モクレン(木蓮、木蘭)


   
 三月の中頃になると、庭のハクモクレンが先に咲き出し、モクレンはその数日後に咲き出した。モクレンはモクレン科モクレン属の落葉小高木で、中国南部の原産である。日本には平安時代までに薬として中国から渡来し、鑑賞花木として植えられた。源順(みなもとのしたごう)が編集した辞書「和名類聚抄」(931 - 938)に記載がある。

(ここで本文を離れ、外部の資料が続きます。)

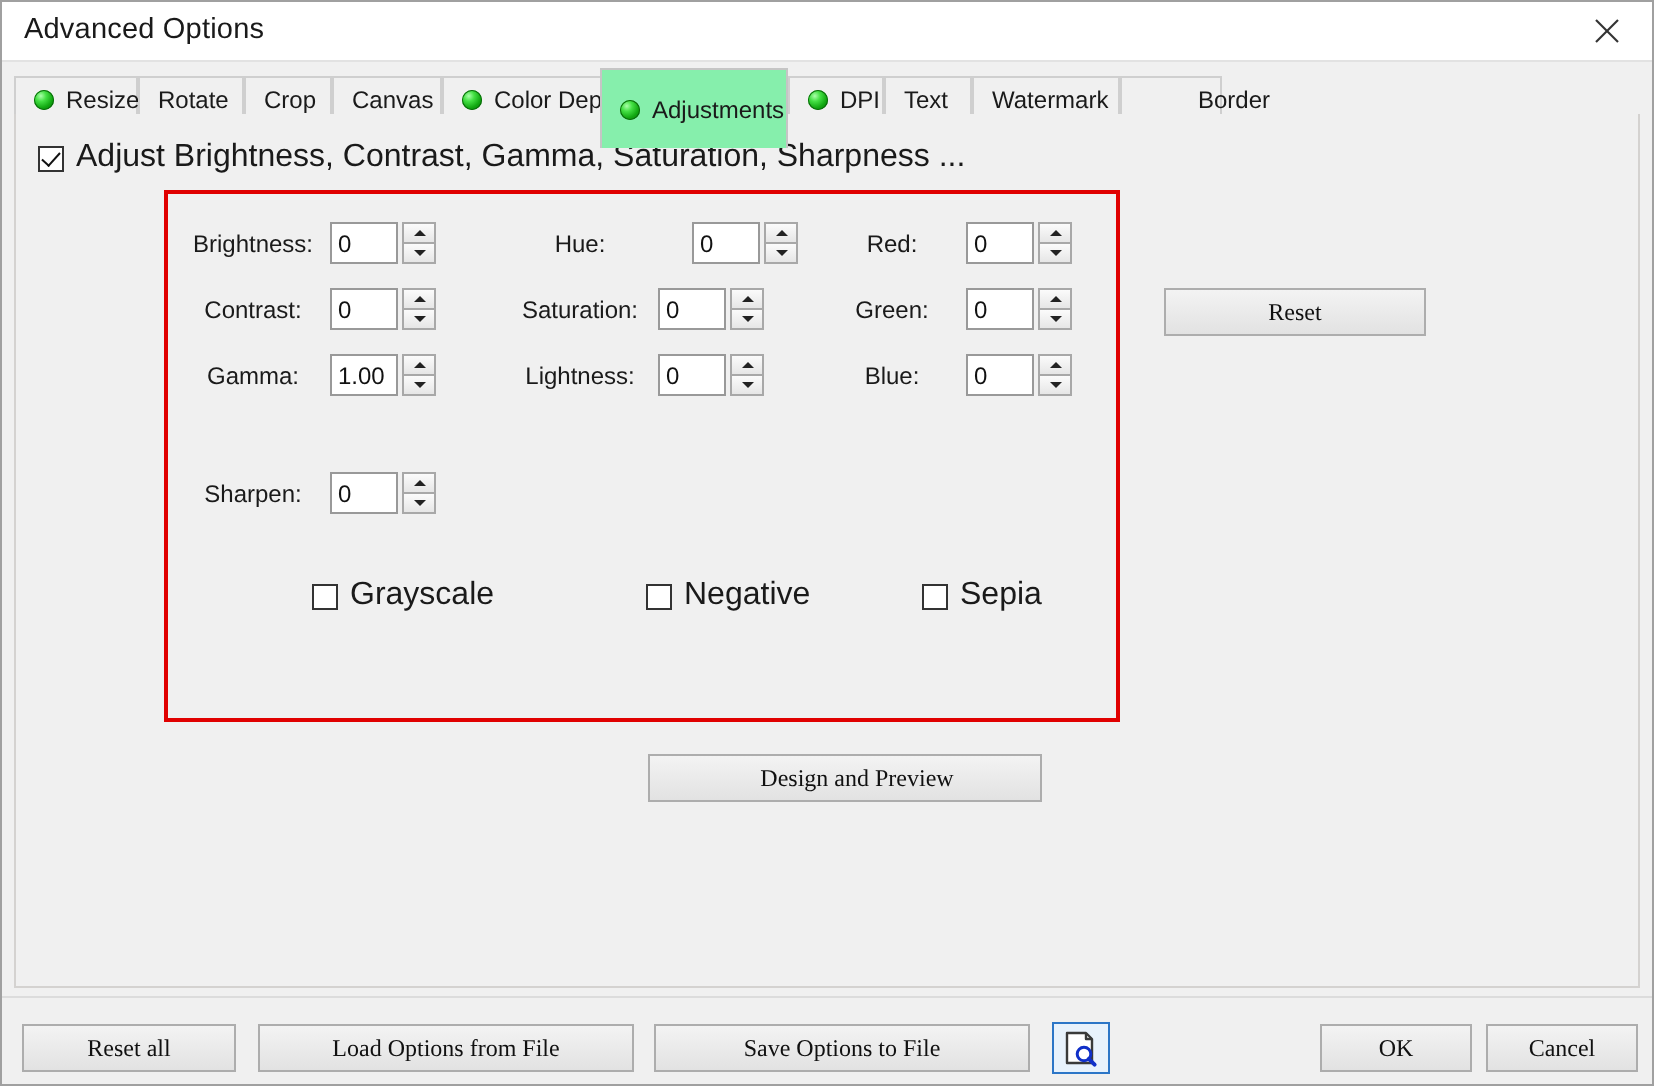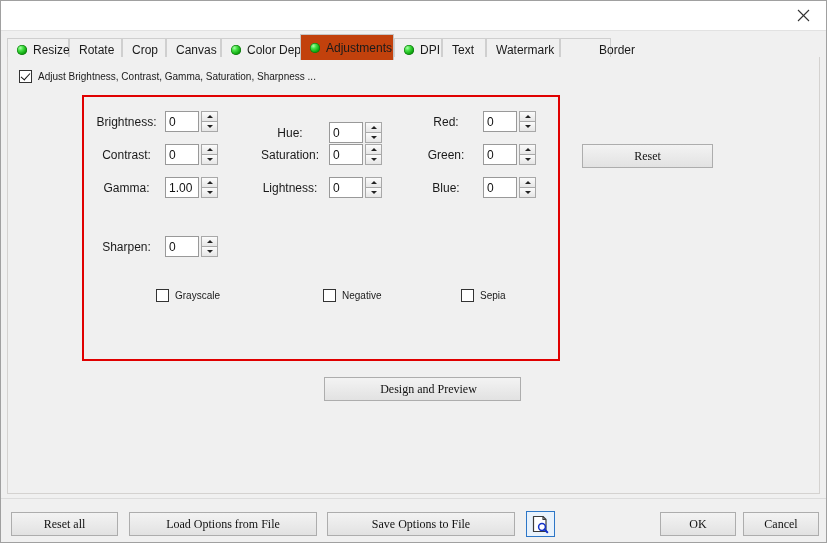--- a/index.html
+++ b/index.html
@@ -55,22 +55,22 @@
     border-bottom: none;
     display: flex; align-items: center;
     padding: 0 9px;
     font-size: 12px;
     color: #1a1a1a;
     cursor: pointer;
     white-space: nowrap;
   }
   .tab.active {
     top: 3px;
-    height: 26px;
-    background: #c2410c;
+    height: 40px;
+    background: #86efac;
     border-color: #c5c5c5;
     z-index: 4;
   }
   .led {
     width: 10px; height: 10px; border-radius: 50%;
     margin-right: 6px;
     background: radial-gradient(circle at 34% 30%, #aaffaa 0%, #44e044 28%, #11a711 62%, #0a7a0a 100%);
     box-shadow: 0 0 0 0.5px #0a6b0a inset;
     flex: none;
   }
@@ -97,21 +97,21 @@
     cursor: pointer;
   }
   .chk.checked::after {
     content: "";
     position: absolute; left: 3px; top: 0px;
     width: 4px; height: 8px;
     border: solid #111111;
     border-width: 0 1.6px 1.6px 0;
     transform: rotate(42deg);
   }
-  .chk-label { margin-left: 6px; font-size: 10px; white-space: nowrap; cursor: default; }
+  .chk-label { margin-left: 6px; font-size: 16px; white-space: nowrap; cursor: default; }
 
   
   #redbox {
     position: absolute;
     left: 74px; top: 38px;
     width: 478px; height: 266px;
     border: 2px solid #e00000;
     pointer-events: none;
   }
 
@@ -182,20 +182,21 @@
     display: flex; align-items: center; justify-content: center;
     cursor: pointer;
   }
 </style>
 </head>
 <body>
 
 <div id="window">
 
   <div id="titlebar">
+    <div id="title-text">Advanced Options</div>
     <div id="close-button">
       <svg width="13" height="13" viewBox="0 0 13 13">
         <line x1="1" y1="1" x2="12" y2="12" stroke="#333" stroke-width="1.1"></line>
         <line x1="12" y1="1" x2="1" y2="12" stroke="#333" stroke-width="1.1"></line>
       </svg>
     </div>
   </div>
 
   <div id="tabstrip">
     <div class="tab" style="left:6px;width:62px;">
@@ -296,21 +297,21 @@
           <span class="spin-btn">
               <span class="arw arw-up"></span>
             </span>
           <span class="spin-btn">
               <span class="arw arw-down"></span>
             </span>
         </span>
       </span>
     </div>
 
-    <div class="field" style="left:249px;top:65px;">
+    <div class="field" style="left:249px;top:54px;gap:17px;">
       <span class="lab" style="width:66px;">Hue:</span>
       <span class="spinbox">
         <input class="spin-input" value="0" style="">
         <span class="spin-btns">
           <span class="spin-btn">
               <span class="arw arw-up"></span>
             </span>
           <span class="spin-btn">
               <span class="arw arw-down"></span>
             </span>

 モクレンは小型で樹高3-5m程度。葉は互生で、広卵型、長さ8-10cm、先は尖る。花期は春(3-4月頃)。葉よりも早く枝先に暗紫色の花を上向きに半開する。花弁は6枚、萼は3枚、雄しべと雌しべは多数が螺旋状につく。上品な強い芳香を放つ。白い花をつけるハクモクレンとは異なり、花びらは舌状で長い。実は赤い。ハクモクレンに対し紫色の花をつけることからシモクレン(紫木蓮)ともいうが、モクレンといえばシモクレンのことである。
 モクレンは漢名「木蓮」の音読みまたは「木蘭」の音読みの転訛したものである。また、日本ではコブシに辛夷の字を当てるが、辛夷はもともとモクレンのことである。さらにモクレン属の花の蕾を辛夷(しんい)と呼び、漢方では頭痛、鼻炎、蓄膿症などに用いる。
すなわちモクレンの蕾もコブシの蕾も辛夷である。
モクレンの学名はマグノリア・リリフローラ(Magnolia liliiflora)、リリフローラはユリのような花という意味である。また、マグノリアは医者であり、植物学者でもあったフランスのピエール・マニョル (Pierre Magnol:1638-1715) から名付けられた。

ハクモクレンはイギリスのキュー・ガーデンの園長であったバンクス卿によって、1789年に中国からヨーロッパにもたらされた。またモクレンは日本にオランダ商館の医師をしていたツンベルクによって、1790年にイギリスに紹介されている。
 19世紀の初めに、イギリスを経てフランスにモクレン、ハクモクレンがもたらされると、スーランジアナなど数々の交雑種が作出された。さらに、20世紀にモクレンがアメリカに渡ると、日本の固有種であるシデコブシと交雑しガールマグノリアなどが作出された。

 モクレン属の祖先は、約1億年前(白亜紀)に誕生したことが化石から分かっている。モクレン属は、その祖先が地球上に現れた頃から、現在のような花の形であり、地球上で最古の花木といえる。そして、現在、私たちをとりまいている花木類の祖先になっている。
 両性花の場合、同じ花の中に生まれてきたオシベとメシベは、同じ植物のからだから生まれたものなので、オシベの花粉が同じ花の中にあるメシベについて種子をつくることは、近親結婚になってしまい、それは好ましくない。
 近親結婚を避けるため「雌雄異熟」という仕組みを身につけた植物がある。「雌雄異熟」は字のごとく、「一つの花の中にあるメシベとオシベが異なる時期に成熟する」という意味である。
 たとえば、モクレンでは、花が咲いたときに、花の中央にあるメシベが成熟している。しかし、メシベのまわりにあるオシベは成然していないので、花粉を出さない。だから、中央の成熟したメシベに、同じ花の中にあるオシベの花粉がつくことはない。メシベは、
別の株の花粉がつくのを待っている。
 メシベが萎れて種子をつくる能力をなくしたころに、ようやく、メシベのまわりにオシベが成然して花粉を出す。メシベは萎れているから、同じ花の中で、オシベの花粉がそのメシベについて種子ができることはない。オシベの花粉は、別の株に咲く花のメシベに運ばれることが期待されている。
 これは、メシベがオシベより先に熟しているので、「雌しべ先熟」という。一つの花で、
オシベとメシベが、お互いに成熟する時期をずらして接触することを避けている。
 モクレン以外にも、コブシやタイサンボク、サルビア、オオバコなどがこの性質をもっている。